Note:  the HealthCare Reform Act will require all US citizens to have health coverage.  This will come into effect on January 1, 2014.  When this comes into effect, health coverage will be costing more.  This is due to mandated benefits and guaranteed issue.  Depending on your circumstances, you may want to look at quotes for coverage effective before January 1, 2014 and those that become effective on January 1, 2014.  Getting a policy sooner if you qualify may save some money.

The easiest way to do your comparison shopping is to select a PPO Plan with a $1000 or $5000 deductible and $20 or $30 copays and 20% coinsurance.  Most carriers will have a plan close to this benefit configuration.

With the selected plan, look at coverage costs in several states you may want to purchase your coverage in.  Also look for carriers that offer coverage in each state.  Blue Cross/Blue Shield has a national PPO network.  Aetna, UnitedHealth, Cigna and Humana are also national carriers that can offer nation wide PPO coverage.

If you find this process overwhelming, contact a Broker that specializes in individual health insurance.  The first place to start is with the agent you get your other insurance coverage from.  If they do not offer health insurance, they will know someone to recommend.  Be sure and tell them you are looking for coverage that will accommodate your living in different parts of the country.

One benefit from the Health Care Reform Legislation is preventive services are now covered with no cost to the member.  This means you can get your annual physical done at no cost to you.  This should be done as soon as the coverage becomes effective.

One of the major concerns is the cost of coverage.  You need now is to figure out how much you can afford to pay out of pocket vs what you pay in premium.  A good Broker can help with this calculation.
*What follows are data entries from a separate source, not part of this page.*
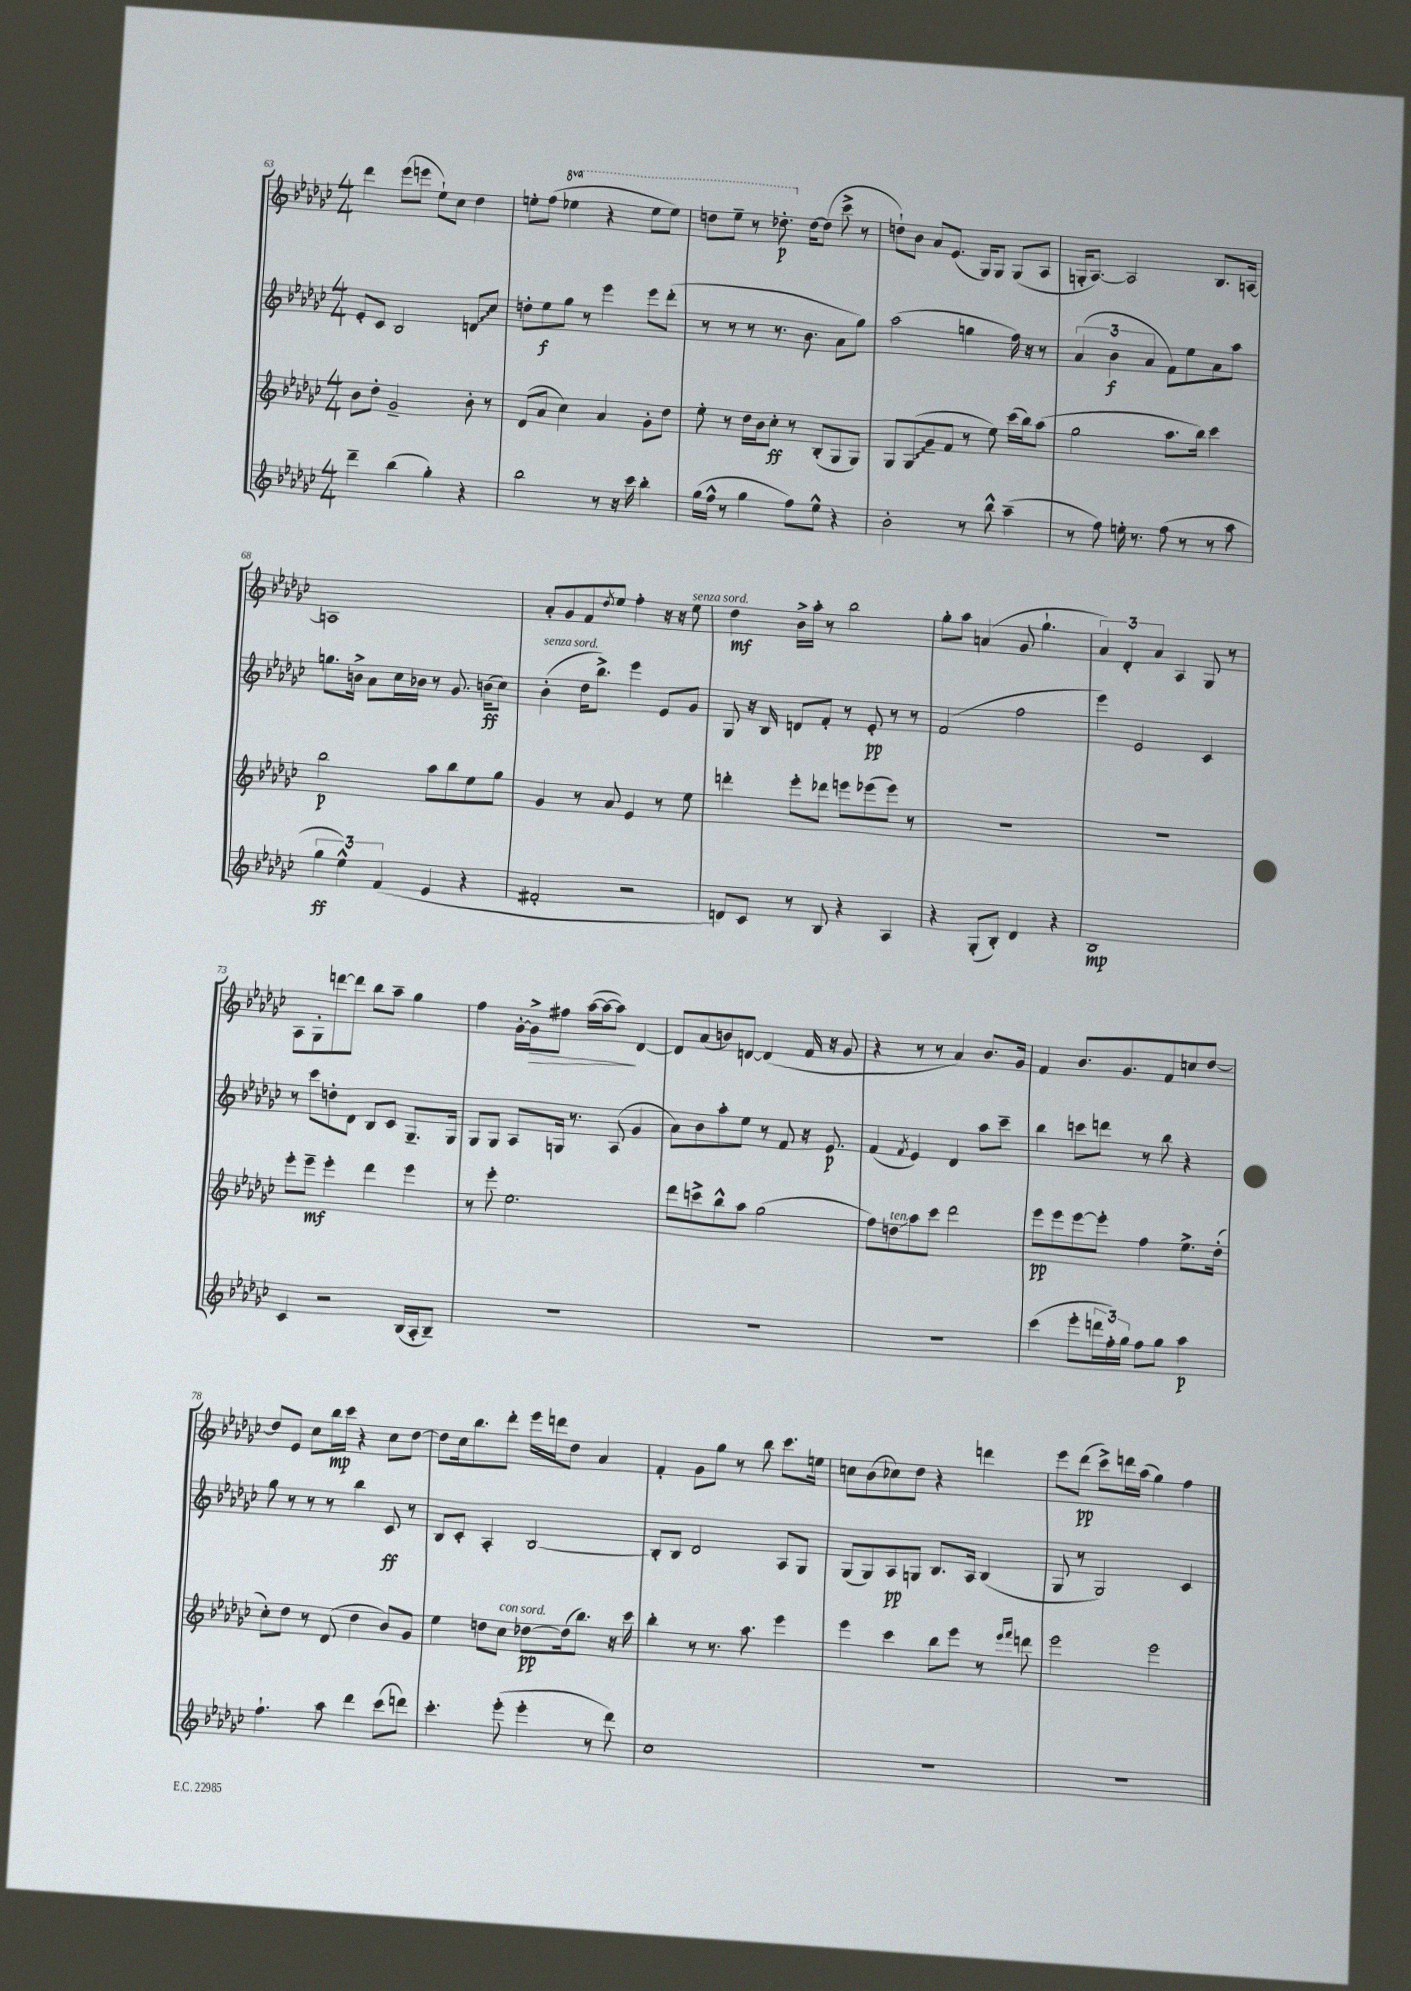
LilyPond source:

<<
\new StaffGroup <<
\new Staff = "s0" {
    \clef treble \key ges \major \numericTimeSignature \time 4/4 \set Staff.ottavationMarkups = #ottavation-simple-ordinals
    des'''4 ees'''8( e'''8 ees''8-!) ces''8 des''4 |
    e''8-. f''8( \ottava #1 ees'''!4 r4 ees'''8 ees'''8) |
    d'''8 ees'''8-- r8 des'''8.-.\p \ottava #0 des''16~ des''8( ces'''8-> r8 |
    d''8-!) bes'8 aes'8 ees'8.( ges16) ges8 ges8( aes8 |
    g16-. aes8.~) aes2 bes8. a16~ |
    a1 |
    aes'8-. ges'8 f'8 \acciaccatura { des''8 } ees''8 f''4-. r16 r16 ees''8^\markup { \italic "senza sord." } |
    des''4\mf bes'16-> aes''16-. r8 bes''2 |
    ges''8-. aes''8 a'4( ges'8 ges''4.-! |
    \tuplet 3/2 { aes'4) des'4-. aes'4 } aes4 ges8 r8 |
    aes8 ges8-. d'''8~ d'''8 bes''8 aes''8-- ges''4 |
    f''4 ges'16~-. ges'16->\> fis''8 aes''16~( aes''16~ aes''8\!) des'4~ |
    des'8 aes'8( b'8) d'8~ d'4( f'16 r16 ges'8 |
    r4 r8 r8 aes'4) bes'8. ges'16 |
    f'4 bes'8. ges'8. f'8 c''8 des''8~ |
    des''8 ees'8 ces''8 bes''16\mp ces'''16 r4 ces''8 des''8~ |
    des''8 ces''16 bes''8. des'''8-. ees'''16 d'''16 des''8 aes'4 |
    f'4-. ges'8 ges''8 r8 bes''8 ces'''8. e''16 |
    c''8 bes'8( ces''8) des''8 r4 d'''4 |
    ees'''8 des'''8\pp( ces'''8->) d'''16 aes''16( ges''4) f''4 \bar "|." |
}
\new Staff = "s1" {
    \clef treble \key ges \major \numericTimeSignature \time 4/4
    ees'8-. ces'8 bes2 \once \override Glissando.style = #'zigzag d'8\glissando ces''8 |
    d''8-. ees''8\f ges''8 r8 ees'''4 ees'''8 des'''8-.( |
    r8 r8 r8 r8. bes'8. aes'8 ges''8) |
    aes''2( g''4 f''16) r16 r8 |
    \tuplet 3/2 { aes'4( bes'4\f aes'4 } f'8) ees''8 aes'8 aes''8 |
    g''8. b'16-> aes'8 ces''16 bes'16 r8 ges'8. b'16\ff( ces''8) |
    bes'4-.^\markup { \italic "senza sord." }( des''16 bes''8.->) ees'''4 ees'8 ges'8 |
    ges8 r16 bes16 d'8 f'8-. r8 ees'8-.\pp r8 r8 |
    f'2( f''2 |
    ees'''4) ees'2 ces'4 |
    r8 ces'''8 d''8-. des'8 bes8 ces'8 ges8.-- ges16 |
    ges8 ges8 aes8 g16 r8. aes8( ges'4 |
    aes'8) bes'8 aes''8-. ees''8 r8 f'8 r16 ees'8.\p |
    f'4( \acciaccatura { f'8 } ees'4) des'4 aes''8 ces'''8-- |
    bes''4 c'''8 d'''8 r8 bes''8 r4 |
    ges''8 r8 r8 r8 bes''4 ces'8\ff r8 |
    bes8 ces'8-. aes4-. bes2~ |
    bes8-. bes8 des'2 aes8 ges8 |
    ges8( ges8) aes8\pp g8 bes8. aes16 bes4( |
    ges8 r8 ges2) ces'4 \bar "|." |
}
\new Staff = "s2" {
    \clef treble \key ges \major \numericTimeSignature \time 4/4
    bes'8 des''8-. ges'2-- bes'8-. r8 |
    des'8( aes'8 ces''4) aes'4 ges'8-. des''8 |
    ees''8-. r8 des''16 bes'16 ces''8-.\ff r8 bes8-.( ges8 ges8) |
    ges8 \once \override Glissando.style = #'zigzag ges8\glissando( ges'8-- f'8 r8 ees''8) ces'''16( bes''16) aes''8( |
    ges''2 aes''8. bes''16) ces'''4 |
    bes''2\p aes''8 bes''8 ees''8 ges''8 |
    ges'4 r8 aes'8 ees'4 r8 ees''8 |
    d'''4-. ees'''8-. des'''8 e'''8 ees'''8( ees'''8) r8 |
    R1 |
    R1 |
    ees'''8-. ees'''8--\mf ees'''4-. des'''4 ees'''4 |
    r8 ees'''8-. ees''2. |
    des'''8 c'''8-> bes''8-^ aes''8 ges''2( |
    f''8) d''8\glissando^\markup { \italic "ten." } aes''8 ces'''8 des'''2 |
    ees'''8\pp ees'''8 ees'''8~ ees'''8-. f''4 ees''8.-> des''16-.( |
    ces''8-.) des''8 r8 des'8( des''4 bes'8) ges'8 |
    ees''4 d''8 ces''8^\markup { \italic "con sord." } des''8~\pp des''16( bes''8.) r16 ces'''16 |
    bes''4-. r8 r8. aes''8. ees'''4 |
    ees'''4 ces'''4 bes''8 ees'''8 r8 \grace { ees'''16 f'''16 } d'''8 |
    ees'''2 ees'''2 \bar "|." |
}
\new Staff = "s3" {
    \clef treble \key ges \major \numericTimeSignature \time 4/4
    des'''4-- bes''4( ges''4-.) r4 |
    bes''2 r8 r16 ces'''16 bes''4-. |
    ges''16( f''16-^ r8 ges''4 f''8) ees''8-^ r4 |
    bes'2-. r8 bes''8-^ aes''4--( |
    r8 f''8) e''16-. r8. f''8( r8 r8 aes''8 |
    \tuplet 3/2 { ges''4\ff ees''4-^) f'4( } ees'4 r4 |
    fis'2-. r2 |
    d'8) ces'8 r8 bes8 r4 aes4 |
    r4 ges8-.( bes8-.) des'4 r4 |
    bes1\mp |
    ces'4 r2 bes16( aes16-. bes8--) |
    R1 |
    R1 |
    R1 |
    ces'''4( ees'''8-. \tuplet 3/2 { d'''16 f''16-.) ges''16 } f''8 ges''8 aes''4\p |
    f''4.-! aes''8 des'''4 ces'''8( d'''8) |
    ces'''4.-. ees'''8-.( ees'''4-. r8 des'''8) |
    ces''1 |
    R1 |
    R1 \bar "|." |
}
>>
>>
\layout { \context { \Score currentBarNumber = #63 } }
What is key is to know how much medical services are you going to need to purchase for the year.  If you are healthy, then a higher deductible plan and higher coinsurance percentage will lower your premium.  If you know you are going to need services done in the next year, then estimate the cost of the service and see if a lower deductible and coinsurance percentage and corresponding higher premium will be right for you.

Another consideration is prescription drug coverage.  Make sure you do not pay for extra coverage that will not be used.  If you have no ongoing prescriptions, then a high copay or deductible plan would suffice in emergencies.  On the other hand, if you have a specialty medication that is needed, make sure the coverage can reduce the financial burden of the drug cost.

Finally, if you are running your business from an RV and there are two of you involved, look into getting coverage as a business.  Or, hire your spouse to do work as an employee.  Consult your tax professional to make sure you have the correct forms and reporting requirements in place.  There are many tax benefits for small businesses including the ability to include your health care premiums as a business expense.  This can be an advantage over paying for coverage as an individual.

Health care reform is moving the country to having everyone covered by some type of health care insurance.  This is a positive development.  Don’t ignore this situation.  The states will be providing ongoing information as we move closer to 2014.  Depending on your situation, subsidies may be available to you.